In appena due righe Gesù riesce a descrivere con tre pennellate l’anonimo personaggio di cui parla il Vangelo e che siamo soliti chiamare il “ricco epulone”: era “ricco”, vestiva in maniera sfarzosa, banchettava lautamente “ogni giorno”.
Insomma il trascorrere dei giorni per quel ricco – per così dire – era diventata una monotona esperienza di ostentazione della sua condizione sociale e nello stesso tempo una triste dimostrazione della sua crescente indifferenza nei confronti del povero Lazzaro.
Per la verità anche la descrizione della condizione del povero Lazzaro è ricca di dettagli: viene descritto, infatti, nella posizione dello stare dinanzi alla porta di casa del ricco, “coperto di piaghe”, talmente affamato di accontentarsi di ciò che sarebbe caduto “dalla tavola del ricco”.

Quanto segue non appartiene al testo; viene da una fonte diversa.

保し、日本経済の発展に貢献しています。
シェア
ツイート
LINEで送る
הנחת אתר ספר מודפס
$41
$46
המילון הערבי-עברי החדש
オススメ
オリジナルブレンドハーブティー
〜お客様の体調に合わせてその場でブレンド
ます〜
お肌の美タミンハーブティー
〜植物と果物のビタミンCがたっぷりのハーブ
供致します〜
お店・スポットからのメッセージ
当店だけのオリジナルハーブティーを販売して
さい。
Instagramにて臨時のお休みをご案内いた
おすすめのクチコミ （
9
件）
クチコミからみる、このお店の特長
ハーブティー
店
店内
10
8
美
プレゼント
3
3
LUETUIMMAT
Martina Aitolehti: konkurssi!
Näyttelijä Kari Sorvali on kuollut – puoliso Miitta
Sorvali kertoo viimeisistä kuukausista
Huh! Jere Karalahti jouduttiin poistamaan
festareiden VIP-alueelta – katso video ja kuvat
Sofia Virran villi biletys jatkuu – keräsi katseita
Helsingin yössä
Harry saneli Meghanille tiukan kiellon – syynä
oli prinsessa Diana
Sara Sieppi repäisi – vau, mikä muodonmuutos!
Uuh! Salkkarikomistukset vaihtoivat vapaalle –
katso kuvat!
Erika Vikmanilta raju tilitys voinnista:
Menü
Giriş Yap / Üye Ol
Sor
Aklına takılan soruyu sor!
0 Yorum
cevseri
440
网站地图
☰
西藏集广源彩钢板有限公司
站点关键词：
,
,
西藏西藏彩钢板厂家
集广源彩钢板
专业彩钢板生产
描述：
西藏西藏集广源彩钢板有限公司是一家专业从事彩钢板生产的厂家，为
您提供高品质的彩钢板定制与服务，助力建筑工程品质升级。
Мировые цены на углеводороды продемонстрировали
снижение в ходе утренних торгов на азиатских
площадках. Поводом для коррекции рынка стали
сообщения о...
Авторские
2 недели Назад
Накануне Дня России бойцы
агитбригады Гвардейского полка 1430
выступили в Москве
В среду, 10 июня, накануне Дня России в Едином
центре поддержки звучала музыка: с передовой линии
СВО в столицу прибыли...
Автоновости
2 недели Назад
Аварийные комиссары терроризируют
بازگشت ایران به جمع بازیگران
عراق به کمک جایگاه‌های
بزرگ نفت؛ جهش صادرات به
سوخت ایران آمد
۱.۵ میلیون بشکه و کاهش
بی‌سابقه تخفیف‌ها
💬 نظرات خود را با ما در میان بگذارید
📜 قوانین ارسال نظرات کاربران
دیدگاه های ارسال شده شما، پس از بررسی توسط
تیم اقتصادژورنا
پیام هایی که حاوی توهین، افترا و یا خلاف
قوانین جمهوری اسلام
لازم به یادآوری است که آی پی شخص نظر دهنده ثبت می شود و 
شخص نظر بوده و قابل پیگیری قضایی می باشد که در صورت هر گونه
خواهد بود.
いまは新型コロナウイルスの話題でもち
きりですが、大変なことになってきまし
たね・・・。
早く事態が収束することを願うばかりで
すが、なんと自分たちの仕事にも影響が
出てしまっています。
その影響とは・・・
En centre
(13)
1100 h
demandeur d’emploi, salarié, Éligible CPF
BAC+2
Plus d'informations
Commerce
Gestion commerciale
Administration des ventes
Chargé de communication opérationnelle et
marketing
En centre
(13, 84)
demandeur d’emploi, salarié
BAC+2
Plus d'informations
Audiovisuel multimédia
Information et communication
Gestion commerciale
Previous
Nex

Se il povero era solito stazionare davanti alla porta del ricco viene spontaneo pensare che il ricco ogni giorno gli passava davanti, almeno tutte le volte che entrava e usciva di casa. Colpisce però la totale indifferenza da parte del ricco, un’indifferenza che praticamente gli impediva di accorgersi della condizione di assoluta necessità in cui si trovava quel poveraccio.
Il ricco dimostra in questo modo di avere un cuore talmente pietrificato dall’indifferenza che non riesce a scorgere il bisogno di quell’indigente che gli sta accanto.
La parabola non è una dura presa di posizione nei riguardi della cultura tipica di chi conduce un tenore di vita “benestante” e non è nemmeno un duro rimprovero verso la “buona tavola”.
A dire il vero del ricco epulone non viene detto che abbia ricoperto di insulti il povero Lazzaro, né che lo abbia umiliato, lo ha semplicemente ignorato con abissale freddezza.
Insomma non lo ha degnato nemmeno di uno sguardo o di un semplice gesto d’attenzione. Potremmo dire allora che lo sbaglio più grave del ricco epulone è stato quello di non essersi neppure accorto dell’esistenza di Lazzaro. Non lo ha proprio visto, non gli ha parlato, non lo ha nemmeno toccato. Per lui Lazzaro era come se non esistesse, pertanto, la sua dolorosa condizione non lo poteva minimamente riguardare.
Qualcuno ha scritto «il primo miracolo è accorgersi che l’altro, il povero esiste» (S. Weil). È vero. Infatti, solo quando nel nostro cuore affiora la consapevolezza dell’esistenza di chi si trova in una condizione di particolare indigenza e necessità si sarà in grado di studiare i modi più efficaci per cercare di colmare l’abisso di ogni possibile dolorosa ingiustizia.
La meditazione sul drammatico epilogo del storia del ricco epulone e del povero Lazzaro ci trovi tutti pronti a valutare ogni giorno l’estrema pericolosità delle tantissime piccole e grandi “omissioni” che nel corso della vita potrebbero via via scavare quell’incolmabile abisso capace di segnare definitivamente il nostro eterno destino.
Finché siamo in tempo cerchiamo di tenere aperti il cuore e gli occhi e stiamone certi anche le nostre mani saranno ben disposte ad aprirsi ai bisogni del nostro prossimo.